C’est aussi un personnage attachant, car non seulement il vient « de nuit » mais aussi « de la nuit ». Le désir de comprendre, de compléter des informations, de faire une synthèse de connaissances éparses est, pour des chrétiens, un effort pour sortir de la confusion et des  questions floues concernant la foi. Comme Nicodème en quête de vérité, certains vivent peut-être une sorte de « nuit spirituelle ». Qui pourra leur annoncer que la lumière est venue dans le monde ? Seul Jésus-Christ, mais il faudra une démarche, un engagement, un déplacement de soi.

2.      Le récit de Jean aide aussi à découvrir qu’une intelligence de la foi prend appui sur l’expérience.
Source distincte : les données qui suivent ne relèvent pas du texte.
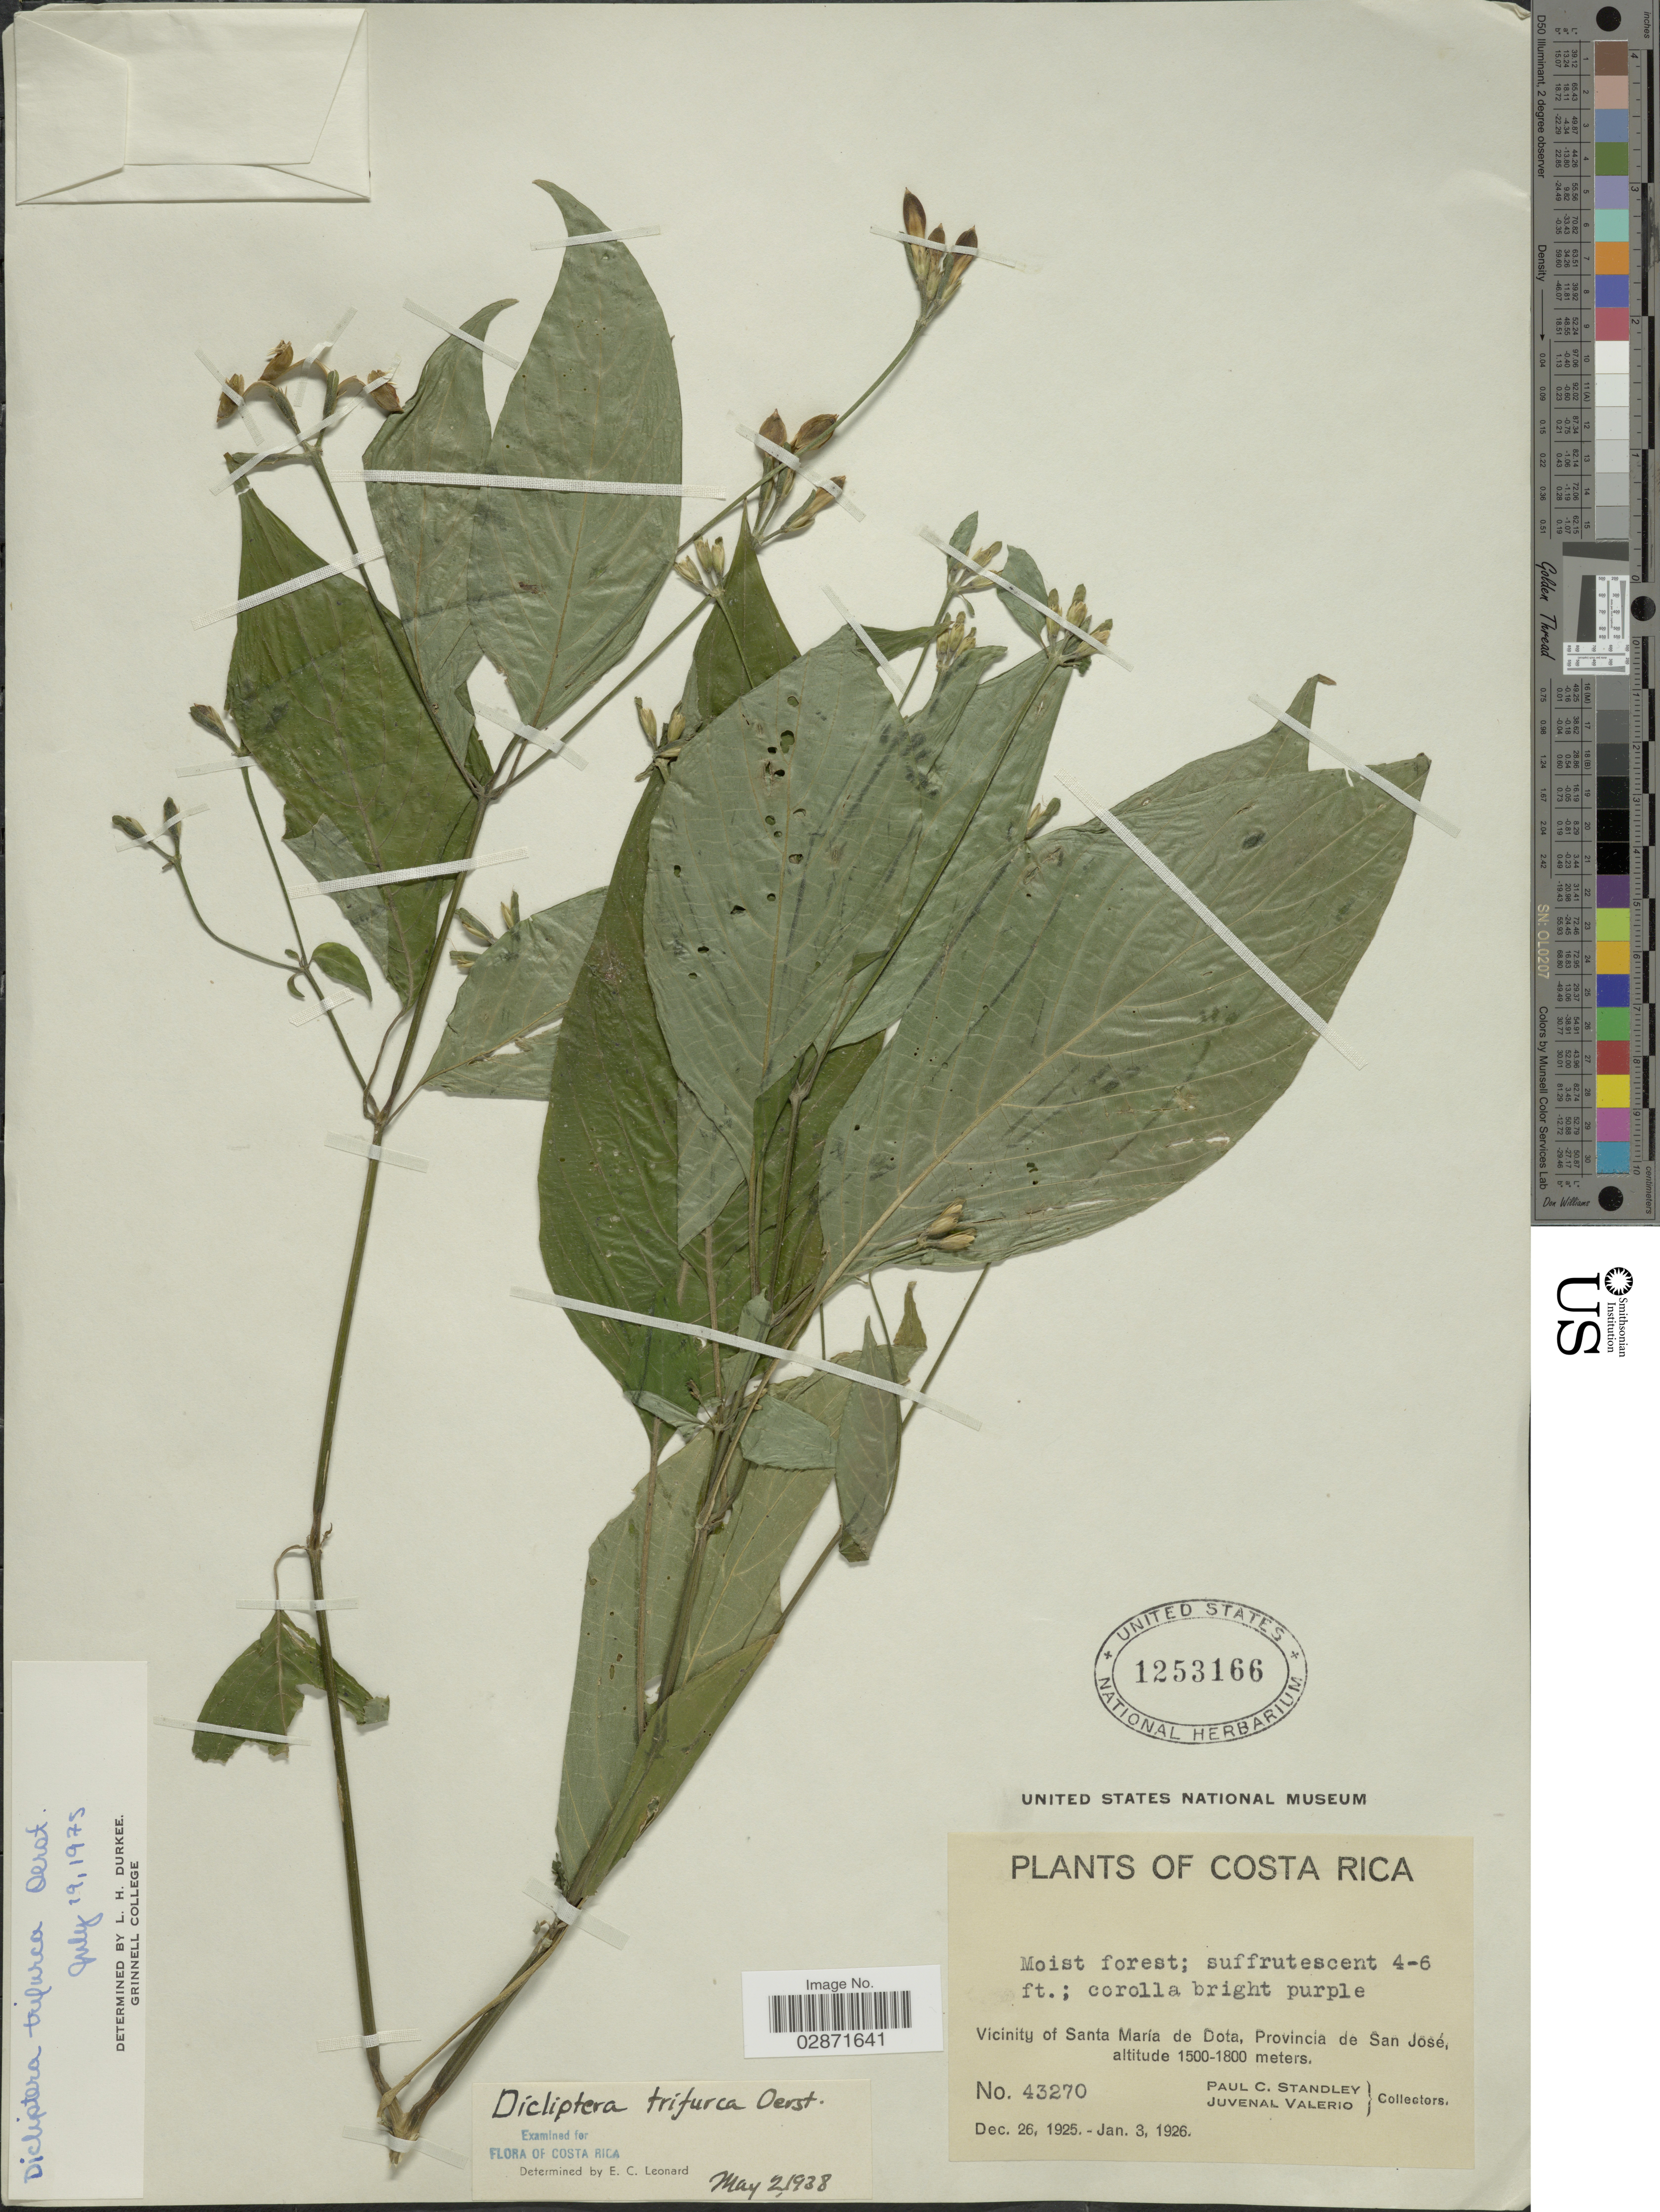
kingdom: Plantae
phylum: Tracheophyta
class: Magnoliopsida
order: Lamiales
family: Acanthaceae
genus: Dicliptera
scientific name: Dicliptera trifurca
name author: Oerst.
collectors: P. C. Standley & J. Valerio R.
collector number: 43270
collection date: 1925-12-26/1926-01-03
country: Costa Rica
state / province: San José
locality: Vicinity of Santa María de Dota, Provincia de San José.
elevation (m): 1500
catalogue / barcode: US 1253166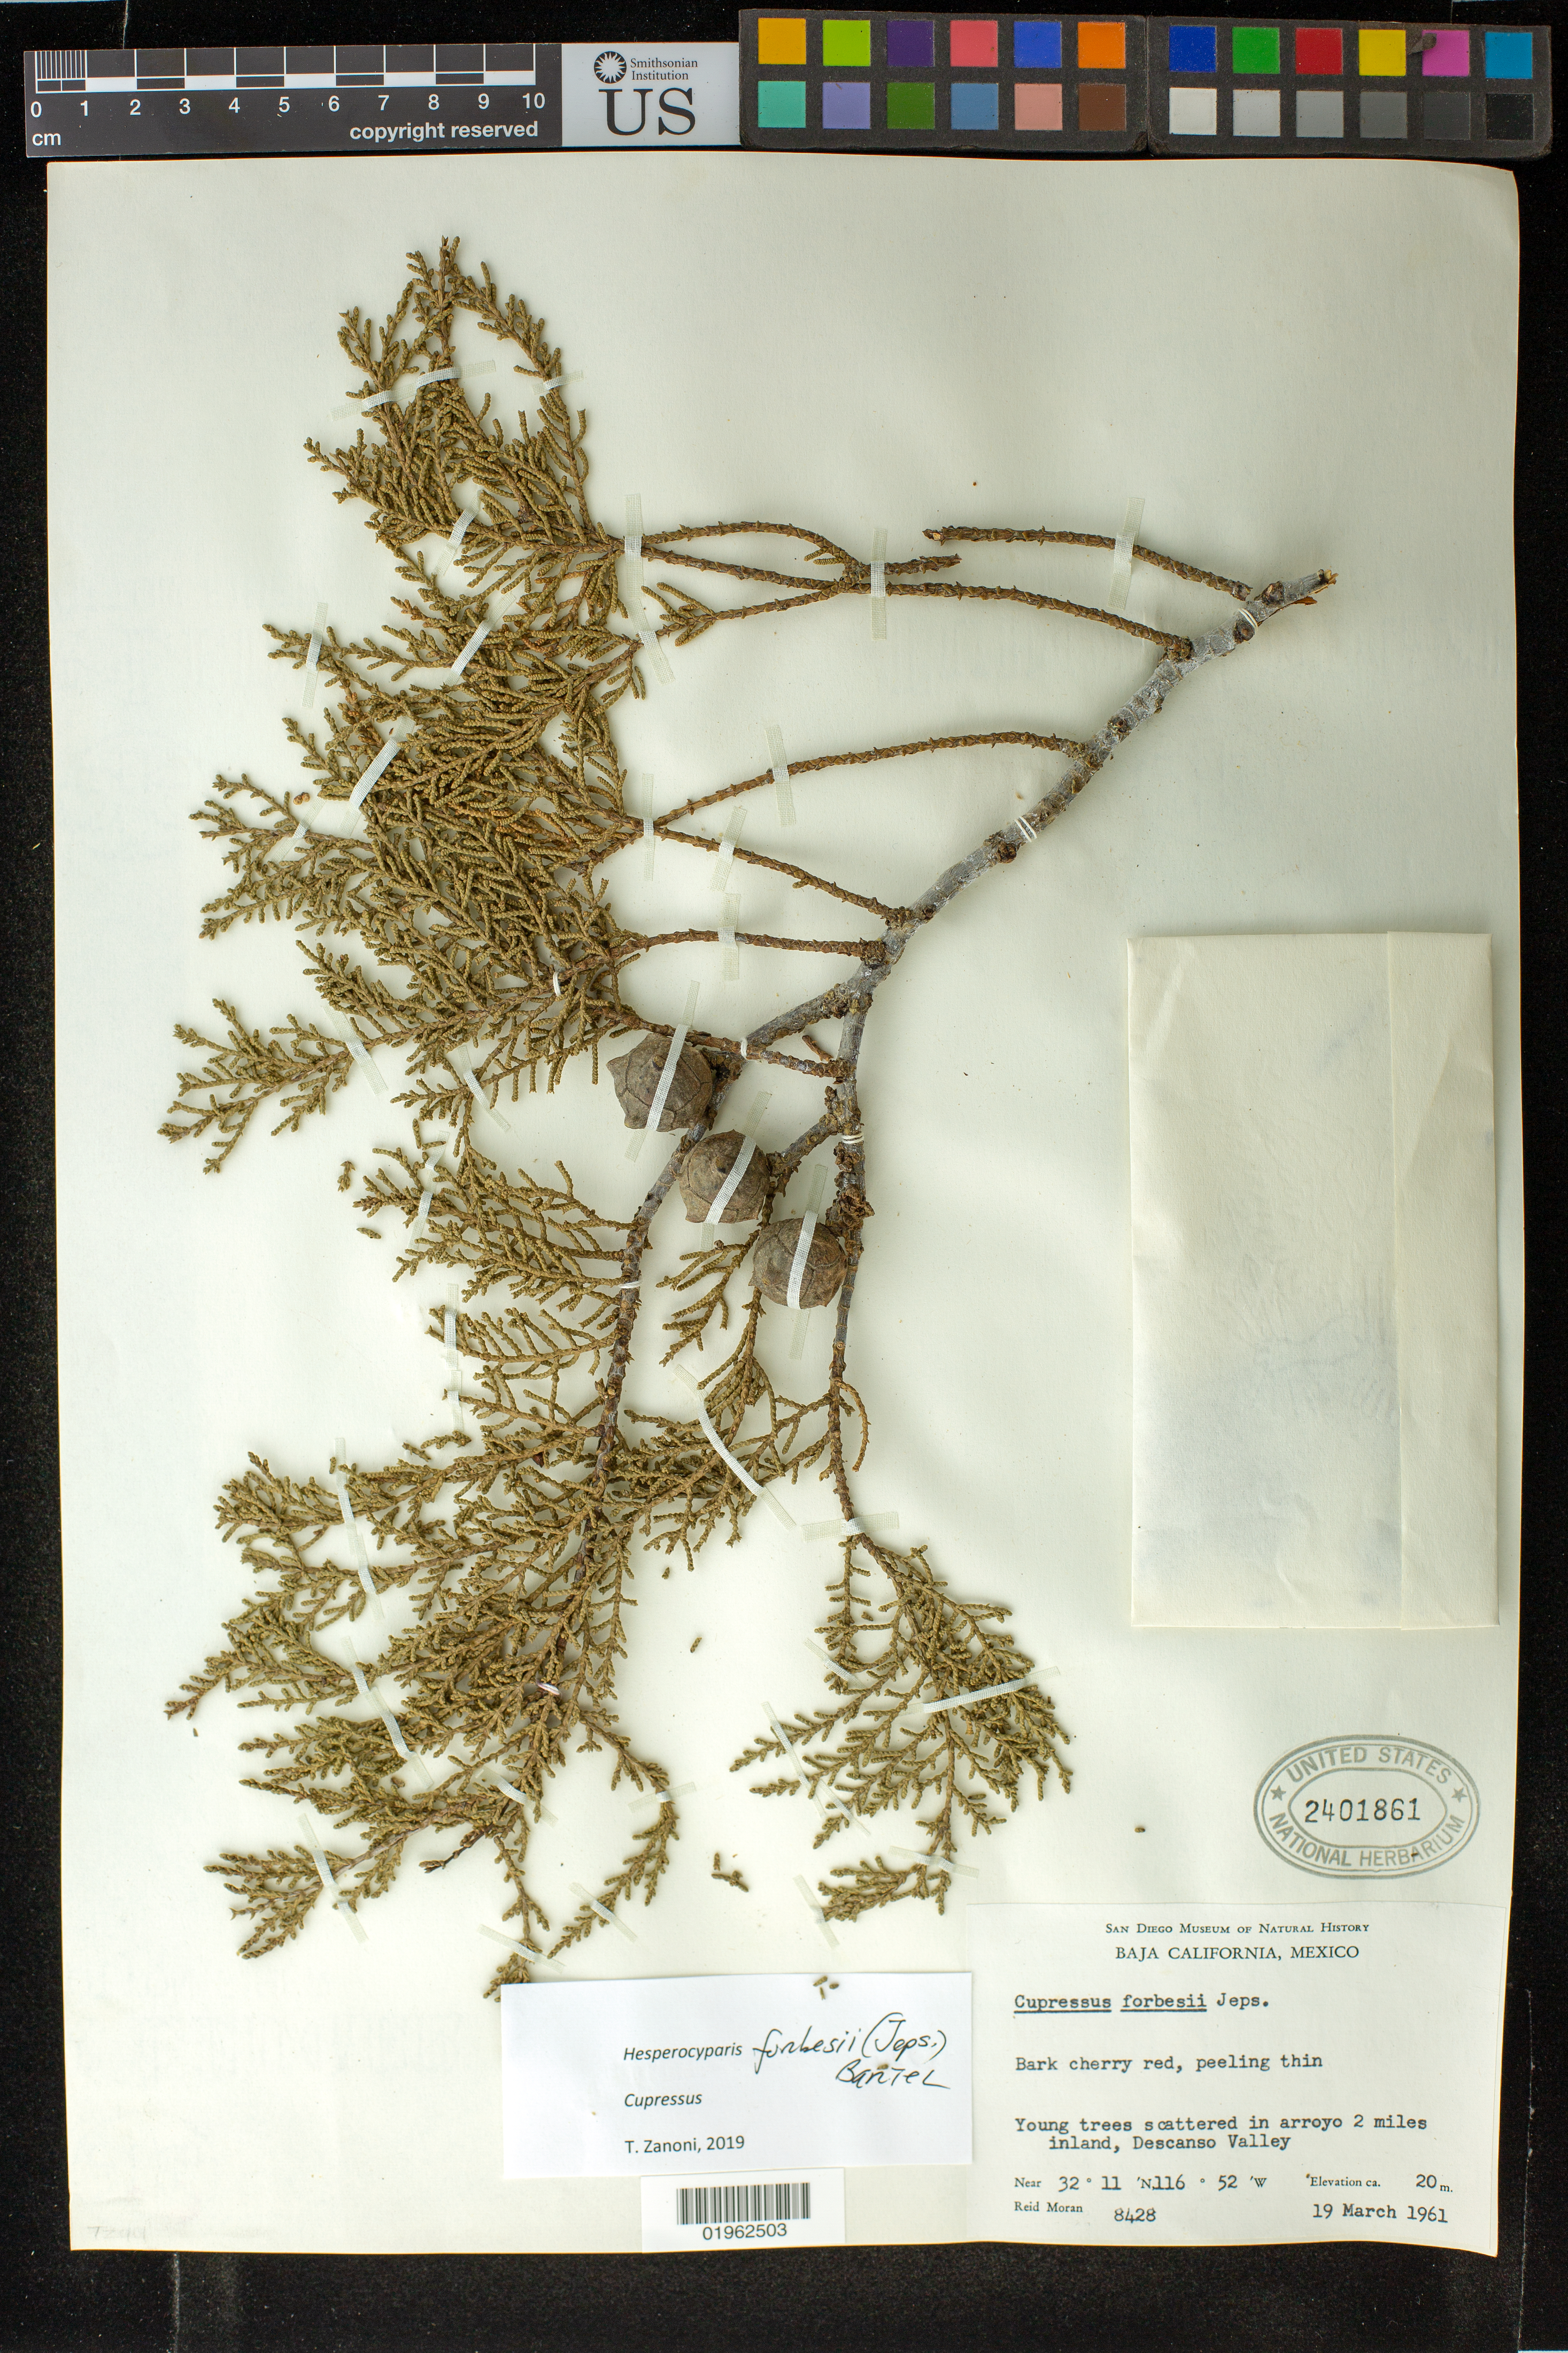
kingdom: Plantae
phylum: Tracheophyta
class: Pinopsida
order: Pinales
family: Cupressaceae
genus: Hesperocyparis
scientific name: Hesperocyparis forbesii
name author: (Jeps.) Bartel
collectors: R. V. Moran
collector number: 8428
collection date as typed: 19 Mar 1961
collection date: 1961-03-19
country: Mexico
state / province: Baja California Norte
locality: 2 miles inland, Descanso Valley. Baja California.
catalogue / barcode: US 2401861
Membre du conseil des juifs (sanhédrin), Nicodème est un savant. Toutefois, il interpelle Jésus en disant avec une attitude déférente : « Rabbi, nous savons que tu es maître qui vient de la part de Dieu… » (v.2). Venu discuter des choses de Dieu avec un Maître accrédité d’en haut, il va être bloqué dans sa route vers un savoir purement intellectuel. Comme Zachée, il lui fallait surmonter toutes ses prétentions sociales et intellectuelles pour que sa foi accède à une autre intelligence, celle de Dieu.

3.      Des chrétiens à la manière de Nicodème, vont découvrir que croire en Dieu provoque toujours un changement dans l’existence. Développer une intelligence de la foi, c’est donc prendre conscience d’une connaissance imparfaite, d'une faiblesse spirituelle. La découverte du Christ oblige à démasquer la prétention à mettre Dieu en définition. 
L’intelligence de la foi fait entreprendre une recherche. Ce n’est pas d’emblée que l’on accède au mystère inépuisable du Christ.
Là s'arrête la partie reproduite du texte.